Jan 21st: Also postponed from last month is The Company Men (46%), featuring a buncha upper-middle class white dudes dealing with downsizing. I would write it off if it weren't for Chris Cooper, whose uber-minor role in The Town was one of its only highlights. Natalie Portman looks less stickly in No Strings Attached (7%), which piques my interest, but she stars alongside Ashton Kutcher in the titular question of whether "friends with benefits" exists, which unpiques my interest. Add a dash of pastel cinematography and acoustic soundtrack music reminiscent of Sister Hazel and voila, you have yourself a cinematic bummer! The Illusionist (88%) will likely be the surprise Best Animated Feature nominee this year and thus has no relation to the Edward Norton magician film. This one looks more charming, probably because it's French, and less Norton-smirk-tastic, also probably because it's French. Nenette (10%) is also French, but this time a documentary about an orangutan, naturally, and not about an emo magician, so it loses a lotta points. Peter Weir (The Truman Show) directs a prison escape movie with The Way Back (79%), focusing on Colin Ferrell attempting a 4000-mile trek from a gulag, which could be pale like his recent efforts and the general lack of buzz, but could be an overlooked deft journey piece, because it's Peter Effing Weir. Lastly, Another Year (97%) is Mike Leigh's newest after one of (if not) his best, Happy-Go-Lucky, from 2008. This time the British neo-realist tackles marriage in its autumn years, something that's typically a subplot in his films, but given the forefront for the first time here. Required viewing, but nothing pants-droppingly exciting probably like H-G-L was.

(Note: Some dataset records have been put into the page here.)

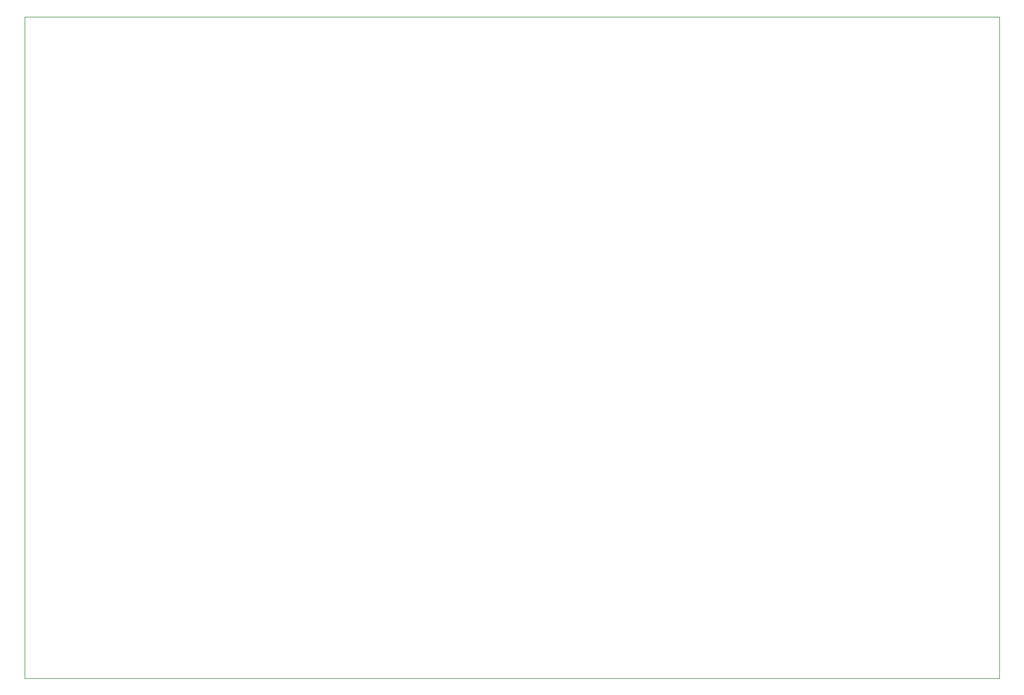
<source format=gbr>
%TF.GenerationSoftware,KiCad,Pcbnew,(5.1.10)-1*%
%TF.CreationDate,2021-09-16T12:46:16+00:00*%
%TF.ProjectId,watermixer,77617465-726d-4697-9865-722e6b696361,v1.0*%
%TF.SameCoordinates,Original*%
%TF.FileFunction,Profile,NP*%
%FSLAX46Y46*%
G04 Gerber Fmt 4.6, Leading zero omitted, Abs format (unit mm)*
G04 Created by KiCad (PCBNEW (5.1.10)-1) date 2021-09-16 12:46:16*
%MOMM*%
%LPD*%
G01*
G04 APERTURE LIST*
%TA.AperFunction,Profile*%
%ADD10C,0.100000*%
%TD*%
G04 APERTURE END LIST*
D10*
X218440000Y-25400000D02*
X218440000Y-125400000D01*
X71120000Y-25400000D02*
X218440000Y-25400000D01*
X71120000Y-125400000D02*
X71120000Y-25400000D01*
X218440000Y-125400000D02*
X71120000Y-125400000D01*
M02*

</source>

Jan 28th: The obligatory Jason Statham squinty-eye action flick comes in the form of The Mechanic (6%) this year and as near as I can tell, the only difference between it and its predecessors is that we're going to be reminded many times that "mechanic" is another term for "hitman", as if we couldn't figure that out by it being a Statham movie. Sir Anthony Hopkins channels both Max Von Sydow in The Exorcist and his most famous role, Hannibal Lecter, as a possessed priest in The Rite (94%), which is likely a total crapshoot between genuinely creepy/effective or hamfistedly cheesy/hilarious. Based on Hopkins' track record, I'm betting on the latter, but hoping for the former. Similarly, I've never really jumped on the Paul Giamatti bandwagon, but Barney's Version (63%), but he's nominated for a Globe and has a shot at the Oscar nod too for his (I'm guessing) neurotic portrayal of a gruff TV producer facing the throes of old age and I've always seen glimpses of awesome, so I'm willing to see if he can win me over again. And to top it all off, Bhutto (70%) is also a biopic, but about someone just a tad more important than someone a curmudgeonly Giamatti could pull off. Nothing big, just the Middle East's arguably first real hope for peace in the form of a female politician whose assassination brought the notion to a crumbling standstill.